A class used to store a stochastic description of a hypervolume.
Objects can be created by calls of the form new("Hypervolume", ...).
Name:Object of class "character". A string naming the hypervolume, used in plotting.
Data:Object of class "matrix". If available, the raw data used to construct the hypervolume. Defaults to a one-row NaN vector for hypervolumes returned by set operations.
Dimensionality:Object of class "numeric". The dimensionality of the hypervolume.
Volume:Object of class "numeric". The volume of the hypervolume, in units of the product of all dimensions.
PointDensity:Object of class "numeric". The number density of the uniformly sampled random points characterizing the hypervolume.
Bandwidth:Object of class "numeric". If available, the bandwidth vector used to construct the hypervolume. Defaults to a one-row NaN vector for hypervolumes returned by set operations.
DisjunctFactor:Object of class "numeric". The ratio of the inferred volume to the volume of a hypervolume constructed from the same data with disjunct data points (i.e. no kernels overlap). Varies from zero to one. High values suggest that bandwidth should be increased.
RepsPerPoint:Object of class "numeric". If available, the number of random points used per observation to construct the hypervolume.

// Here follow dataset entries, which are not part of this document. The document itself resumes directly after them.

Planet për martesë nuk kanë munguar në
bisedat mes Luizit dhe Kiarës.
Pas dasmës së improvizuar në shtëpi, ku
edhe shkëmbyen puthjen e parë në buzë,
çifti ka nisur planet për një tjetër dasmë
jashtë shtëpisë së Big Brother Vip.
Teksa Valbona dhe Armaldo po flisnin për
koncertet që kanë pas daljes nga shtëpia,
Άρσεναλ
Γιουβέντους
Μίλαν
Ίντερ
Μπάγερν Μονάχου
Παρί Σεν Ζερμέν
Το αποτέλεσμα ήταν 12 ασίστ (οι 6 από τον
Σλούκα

Defaults to NaN for hypervolumes returned by set operations.
QuantileThresholdDesired:Object of class "numeric". If available, the quantile requested by the user and used to construct the hypervolume. Defaults to NaN for hypervolumes returned by set operations.
QuantileThresholdObtained:Object of class "numeric". If available, the quantile obtained by the hypervolume algorithm. Defaults to NaN for hypervolumes returned by set operations.

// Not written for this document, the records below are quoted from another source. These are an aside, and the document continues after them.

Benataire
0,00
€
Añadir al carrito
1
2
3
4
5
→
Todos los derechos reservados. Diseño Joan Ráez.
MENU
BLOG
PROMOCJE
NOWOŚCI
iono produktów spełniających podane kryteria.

RandomUniformPointsThresholded:Object of class "matrix" A set of uniformly random points guaranteed to be in the hypervolume.
ProbabilityDensityAtRandomUniformPoints:Object of class "numeric" A vector of integers proportional to the probability density at each uniformly random point in the hypervolume. Defaults to a 1-valued vector for hypervolumes returned by set operations because set operations are well defined for volumes and not for probability density functions.
Summary and plot methods are available.